Monday, November 05, 2018

 

The Word Arboricide

James C. Humes, The Wit & Wisdom of Winston Churchill (New York: Harper Perennial, 1995), p. 140 (in the chapter titled "Coiner of Phrases"):
When his wife had chopped down a favorite elm tree at Chartwell, Churchill said to her, "Clemmie, you are guilty of arboricide!"
The implication is that Churchill coined the word. He did not.

Also incorrect is the claim in the New Republic magazine (May 19, 1997, p. 12) that August Heckscher (1913-1997) "coined the word 'arboricide' for the crime of killing trees."

The first citation (dated 1899) in the Oxford English Dictionary for the word is H.G. Graham, Social Life of Scotl. 18th Cent. I. v. 199: "This crime of arboricide was distressingly frequent."

But the word can be found more than half a century earlier. See Asa Gray, "The Longevity of Trees," North American Review, Vol. 59, No. 124 (July 1844) 189-238, rpt. in Scientific Papers of Asa Gray, Vol. II: Essays; Biographical Sketches: 1841-1886 (Boston: Houghton, Mifflin and Company, 1889), pp. 71-124 (at 84):
[T]he age may be directly ascertained by counting the annual rings on a cross section of the trunk. The record is sometimes illegible or nearly so, but it is perfectly authentic; and when fairly deciphered, we may rely on its correctness.

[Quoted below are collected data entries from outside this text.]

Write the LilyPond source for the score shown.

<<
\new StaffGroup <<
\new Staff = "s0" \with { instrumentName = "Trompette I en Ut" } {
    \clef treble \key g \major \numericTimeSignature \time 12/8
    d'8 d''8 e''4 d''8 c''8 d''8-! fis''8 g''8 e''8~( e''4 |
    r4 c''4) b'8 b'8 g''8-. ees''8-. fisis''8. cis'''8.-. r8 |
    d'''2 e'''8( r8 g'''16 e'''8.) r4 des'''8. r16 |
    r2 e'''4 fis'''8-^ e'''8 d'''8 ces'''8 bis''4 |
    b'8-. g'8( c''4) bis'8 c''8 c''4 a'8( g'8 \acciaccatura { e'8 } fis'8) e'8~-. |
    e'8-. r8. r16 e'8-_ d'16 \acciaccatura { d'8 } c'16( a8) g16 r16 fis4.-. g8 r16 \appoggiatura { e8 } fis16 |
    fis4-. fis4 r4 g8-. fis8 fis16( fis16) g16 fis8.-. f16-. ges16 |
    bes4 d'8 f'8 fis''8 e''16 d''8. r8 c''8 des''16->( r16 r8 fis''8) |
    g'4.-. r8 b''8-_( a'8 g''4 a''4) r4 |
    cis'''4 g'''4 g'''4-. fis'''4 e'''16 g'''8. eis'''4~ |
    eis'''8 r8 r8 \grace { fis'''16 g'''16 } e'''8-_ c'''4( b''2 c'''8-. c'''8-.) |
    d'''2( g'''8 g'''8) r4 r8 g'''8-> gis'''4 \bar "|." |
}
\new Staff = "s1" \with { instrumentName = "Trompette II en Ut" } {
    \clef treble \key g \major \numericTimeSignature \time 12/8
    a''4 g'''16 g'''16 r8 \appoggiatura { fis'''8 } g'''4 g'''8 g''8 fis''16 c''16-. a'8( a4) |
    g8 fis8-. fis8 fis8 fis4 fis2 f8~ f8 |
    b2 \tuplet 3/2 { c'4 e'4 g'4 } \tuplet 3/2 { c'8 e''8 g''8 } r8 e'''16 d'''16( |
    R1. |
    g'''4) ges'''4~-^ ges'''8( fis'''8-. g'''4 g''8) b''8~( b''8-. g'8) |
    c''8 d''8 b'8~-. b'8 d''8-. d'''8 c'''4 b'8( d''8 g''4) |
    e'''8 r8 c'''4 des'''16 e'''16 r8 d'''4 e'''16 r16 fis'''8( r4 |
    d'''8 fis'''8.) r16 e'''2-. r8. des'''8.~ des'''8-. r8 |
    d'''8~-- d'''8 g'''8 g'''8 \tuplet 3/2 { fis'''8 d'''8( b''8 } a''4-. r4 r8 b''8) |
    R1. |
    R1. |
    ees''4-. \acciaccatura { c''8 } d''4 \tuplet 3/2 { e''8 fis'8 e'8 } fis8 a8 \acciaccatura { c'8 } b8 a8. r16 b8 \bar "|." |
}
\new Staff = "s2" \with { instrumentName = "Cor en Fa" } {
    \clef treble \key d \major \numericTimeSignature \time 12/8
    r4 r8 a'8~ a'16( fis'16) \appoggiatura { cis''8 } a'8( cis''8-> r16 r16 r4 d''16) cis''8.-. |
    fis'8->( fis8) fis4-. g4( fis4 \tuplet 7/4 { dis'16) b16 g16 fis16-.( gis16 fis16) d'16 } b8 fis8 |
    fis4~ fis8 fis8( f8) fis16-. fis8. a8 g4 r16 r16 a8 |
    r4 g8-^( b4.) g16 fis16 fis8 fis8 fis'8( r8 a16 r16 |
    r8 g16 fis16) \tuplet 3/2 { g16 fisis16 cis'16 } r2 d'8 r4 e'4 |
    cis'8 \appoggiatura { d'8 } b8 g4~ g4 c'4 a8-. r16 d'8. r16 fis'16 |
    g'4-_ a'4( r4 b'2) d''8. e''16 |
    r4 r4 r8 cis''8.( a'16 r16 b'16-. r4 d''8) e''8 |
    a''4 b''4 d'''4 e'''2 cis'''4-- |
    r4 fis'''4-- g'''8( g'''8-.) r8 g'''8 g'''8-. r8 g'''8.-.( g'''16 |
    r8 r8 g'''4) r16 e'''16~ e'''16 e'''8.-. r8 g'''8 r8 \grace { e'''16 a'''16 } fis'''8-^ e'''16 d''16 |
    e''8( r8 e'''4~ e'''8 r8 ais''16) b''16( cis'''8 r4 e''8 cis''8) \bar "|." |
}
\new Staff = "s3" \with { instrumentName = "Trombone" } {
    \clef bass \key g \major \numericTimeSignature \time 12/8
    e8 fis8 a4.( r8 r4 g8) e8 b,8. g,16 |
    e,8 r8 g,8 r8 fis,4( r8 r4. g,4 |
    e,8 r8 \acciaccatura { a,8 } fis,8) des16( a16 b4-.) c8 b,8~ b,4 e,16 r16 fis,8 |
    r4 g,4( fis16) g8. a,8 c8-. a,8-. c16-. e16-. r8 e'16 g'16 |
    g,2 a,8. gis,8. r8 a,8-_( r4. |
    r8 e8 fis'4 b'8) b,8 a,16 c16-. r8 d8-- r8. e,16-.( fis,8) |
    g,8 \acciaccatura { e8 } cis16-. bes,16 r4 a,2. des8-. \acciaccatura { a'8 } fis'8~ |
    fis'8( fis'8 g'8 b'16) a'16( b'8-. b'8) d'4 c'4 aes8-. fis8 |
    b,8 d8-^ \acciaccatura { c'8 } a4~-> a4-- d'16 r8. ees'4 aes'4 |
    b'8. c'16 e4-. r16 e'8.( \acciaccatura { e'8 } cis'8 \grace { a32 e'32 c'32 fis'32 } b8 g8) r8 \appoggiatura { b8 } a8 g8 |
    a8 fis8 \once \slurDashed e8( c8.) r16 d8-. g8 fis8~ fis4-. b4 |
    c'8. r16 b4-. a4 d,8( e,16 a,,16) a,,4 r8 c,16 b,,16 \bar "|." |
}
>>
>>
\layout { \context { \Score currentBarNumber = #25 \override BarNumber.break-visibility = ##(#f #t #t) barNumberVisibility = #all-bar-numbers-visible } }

But the venerable trunks, whose ages we are most interested in determining, are rarely sound to the centre; and if they were, even the paramount interests of science would seldom excuse the arboricide.


Humes, id., also falsely states that Churchill coined the word "benignant." I haven't bothered to check any of the other supposed coinages, but obviously Humes' claims must be taken magno cum grano salis.